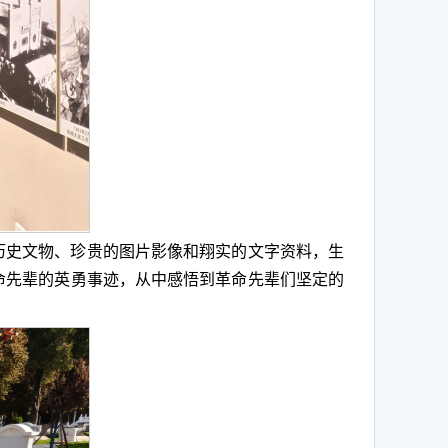
历史文物、珍贵的图片影像和翔实的文字资料，生
命先辈的英勇事迹，从中感悟到革命先辈们坚定的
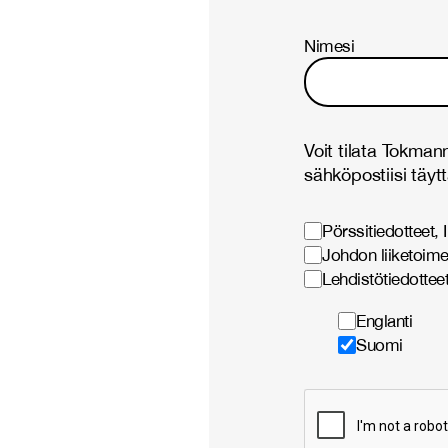
Nimesi
Voit tilata Tokmann
sähköpostiisi täytt
Pörssitiedotteet, 
Johdon liiketoime
Lehdistötiedotteet
Englanti
Suomi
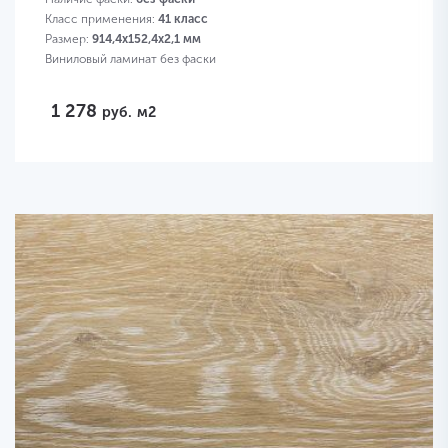
Класс применения:
41 класс
Размер:
914,4х152,4х2,1 мм
Виниловый ламинат без фаски
1 278
руб.
м2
______________________________
- [EXERCISE] Reproduce every line of text in the listing above character for character, in the same order, and leave the pictures out.

- [RESPONSE TO THIS EXERCISE]
历史文物、珍贵的图片影像和翔实的文字资料，生
命先辈的英勇事迹，从中感悟到革命先辈们坚定的
Nimesi
Voit tilata Tokmann
sähköpostiisi täytt
Pörssitiedotteet, 
Johdon liiketoime
Lehdistötiedotteet
Englanti
Suomi
Класс применения:
41 класс
Размер:
914,4х152,4х2,1 мм
Виниловый ламинат без фаски
1 278
руб.
м2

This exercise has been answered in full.